There were several t.v. shows about it when I was young. Someone gets a knock on the head and forgets who he is. It was spun as comedic but not entirely tragic. More recently there have been a string of movies that cast it in a more debilitating light.
Amnesia is when you forget the unforgettable: who you are, your history, your family, your pain. You try to reel in the details but they are gone.
But amnesia comes in short doses too.
A woman, when she is in labor, has sorrow because her hour has come; but as soon as she has given birth to the child, she no longer remembers the anguish, for joy that a human being has been born into the world.
-John 16
That happened to me. Repeatedly. In trying now to dredge up the recollection of what it was like to be in active labor eight times without so much as an aspirin I come up empty. I could try to conjure up frothy analogies about how it felt but I would be faking it, because the truth is I forget.
There are other parts of my life that have melted away. Caring for my aging and manic mother was exhausting for awhile. At least I think it was. There were issues with incontinence, 911 and mood swings that left ugly splotches amid the more savory moments sharing tea and nostalgia. But actually, the skirmishes have settled out like sediment at the bottom of a river. The feelings no longer muddy the memories. I can report to you that it was difficult but I don't actually remember.

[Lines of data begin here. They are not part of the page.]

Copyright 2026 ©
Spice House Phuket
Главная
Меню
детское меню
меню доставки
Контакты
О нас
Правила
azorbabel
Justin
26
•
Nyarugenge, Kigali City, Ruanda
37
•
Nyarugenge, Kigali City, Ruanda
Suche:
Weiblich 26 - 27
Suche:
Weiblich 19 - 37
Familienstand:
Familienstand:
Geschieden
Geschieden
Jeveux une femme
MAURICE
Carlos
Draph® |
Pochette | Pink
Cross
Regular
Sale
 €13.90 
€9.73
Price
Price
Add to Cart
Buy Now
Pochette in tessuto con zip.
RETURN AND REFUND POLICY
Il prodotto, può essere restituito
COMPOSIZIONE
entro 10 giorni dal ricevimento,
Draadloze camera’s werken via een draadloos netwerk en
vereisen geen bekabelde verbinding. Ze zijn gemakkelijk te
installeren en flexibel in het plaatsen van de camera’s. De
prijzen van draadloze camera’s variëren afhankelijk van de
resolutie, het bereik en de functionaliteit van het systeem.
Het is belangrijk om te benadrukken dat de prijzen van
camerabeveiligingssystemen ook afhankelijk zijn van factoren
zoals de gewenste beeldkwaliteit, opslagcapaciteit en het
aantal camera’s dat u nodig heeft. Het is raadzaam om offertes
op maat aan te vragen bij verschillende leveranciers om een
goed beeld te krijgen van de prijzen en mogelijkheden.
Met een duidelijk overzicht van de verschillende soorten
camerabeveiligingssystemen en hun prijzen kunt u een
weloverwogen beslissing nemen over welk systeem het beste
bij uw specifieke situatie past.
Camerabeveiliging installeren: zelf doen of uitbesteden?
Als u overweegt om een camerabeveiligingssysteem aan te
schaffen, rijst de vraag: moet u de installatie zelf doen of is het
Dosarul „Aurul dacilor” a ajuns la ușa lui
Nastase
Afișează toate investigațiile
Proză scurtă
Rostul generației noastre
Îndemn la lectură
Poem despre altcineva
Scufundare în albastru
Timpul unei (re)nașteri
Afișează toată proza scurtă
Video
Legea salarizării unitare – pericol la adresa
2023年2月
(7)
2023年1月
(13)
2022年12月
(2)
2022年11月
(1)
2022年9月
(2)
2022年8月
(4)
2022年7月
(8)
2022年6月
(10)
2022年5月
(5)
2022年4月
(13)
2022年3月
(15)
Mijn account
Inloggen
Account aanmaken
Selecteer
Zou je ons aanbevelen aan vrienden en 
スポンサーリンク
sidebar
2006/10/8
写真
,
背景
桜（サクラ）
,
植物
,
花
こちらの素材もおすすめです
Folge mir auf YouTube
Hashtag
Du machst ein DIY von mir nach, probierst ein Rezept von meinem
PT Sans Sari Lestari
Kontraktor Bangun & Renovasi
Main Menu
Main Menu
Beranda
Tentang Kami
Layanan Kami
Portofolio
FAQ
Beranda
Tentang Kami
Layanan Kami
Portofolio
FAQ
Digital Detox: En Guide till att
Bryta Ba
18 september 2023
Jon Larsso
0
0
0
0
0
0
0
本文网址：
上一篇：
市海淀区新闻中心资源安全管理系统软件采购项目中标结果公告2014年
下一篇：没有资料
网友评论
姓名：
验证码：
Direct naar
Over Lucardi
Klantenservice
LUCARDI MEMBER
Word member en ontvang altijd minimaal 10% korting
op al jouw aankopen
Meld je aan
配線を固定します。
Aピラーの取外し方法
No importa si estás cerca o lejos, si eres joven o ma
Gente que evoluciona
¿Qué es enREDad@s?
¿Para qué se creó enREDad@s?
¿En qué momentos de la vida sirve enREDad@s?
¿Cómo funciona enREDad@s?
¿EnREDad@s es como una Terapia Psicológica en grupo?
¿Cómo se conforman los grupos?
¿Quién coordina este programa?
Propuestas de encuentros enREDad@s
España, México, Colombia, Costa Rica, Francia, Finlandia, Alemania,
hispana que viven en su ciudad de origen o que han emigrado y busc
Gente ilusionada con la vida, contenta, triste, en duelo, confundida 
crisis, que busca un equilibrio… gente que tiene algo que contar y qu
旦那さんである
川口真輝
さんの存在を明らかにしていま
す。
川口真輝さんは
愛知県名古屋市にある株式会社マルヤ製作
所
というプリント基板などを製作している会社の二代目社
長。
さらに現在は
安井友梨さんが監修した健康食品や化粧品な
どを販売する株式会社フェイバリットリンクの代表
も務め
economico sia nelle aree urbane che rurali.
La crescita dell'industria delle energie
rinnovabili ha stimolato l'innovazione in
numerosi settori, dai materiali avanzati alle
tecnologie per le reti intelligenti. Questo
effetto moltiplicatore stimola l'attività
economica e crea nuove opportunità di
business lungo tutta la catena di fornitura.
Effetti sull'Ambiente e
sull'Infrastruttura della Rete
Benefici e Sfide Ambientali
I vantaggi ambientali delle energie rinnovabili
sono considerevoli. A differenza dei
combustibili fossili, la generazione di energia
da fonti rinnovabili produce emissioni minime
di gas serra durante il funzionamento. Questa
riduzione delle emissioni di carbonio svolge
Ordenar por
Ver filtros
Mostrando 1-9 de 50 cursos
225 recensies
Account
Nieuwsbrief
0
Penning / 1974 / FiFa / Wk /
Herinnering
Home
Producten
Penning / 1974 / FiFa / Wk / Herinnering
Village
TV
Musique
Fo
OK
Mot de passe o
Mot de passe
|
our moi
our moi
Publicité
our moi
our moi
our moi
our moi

Marriages are sometimes a place of pain. We can attach ourselves to the conclusion that this is a sign of failure. But maybe, and I suggest this gently, pain is part of how we get to birth. There are enough stories of marriages that emerged from the debris of grief that look up like a wide eyed daughter, slippery with vernix and wet kisses, to assure me that pain is not an exorbitant price to pay for innocence.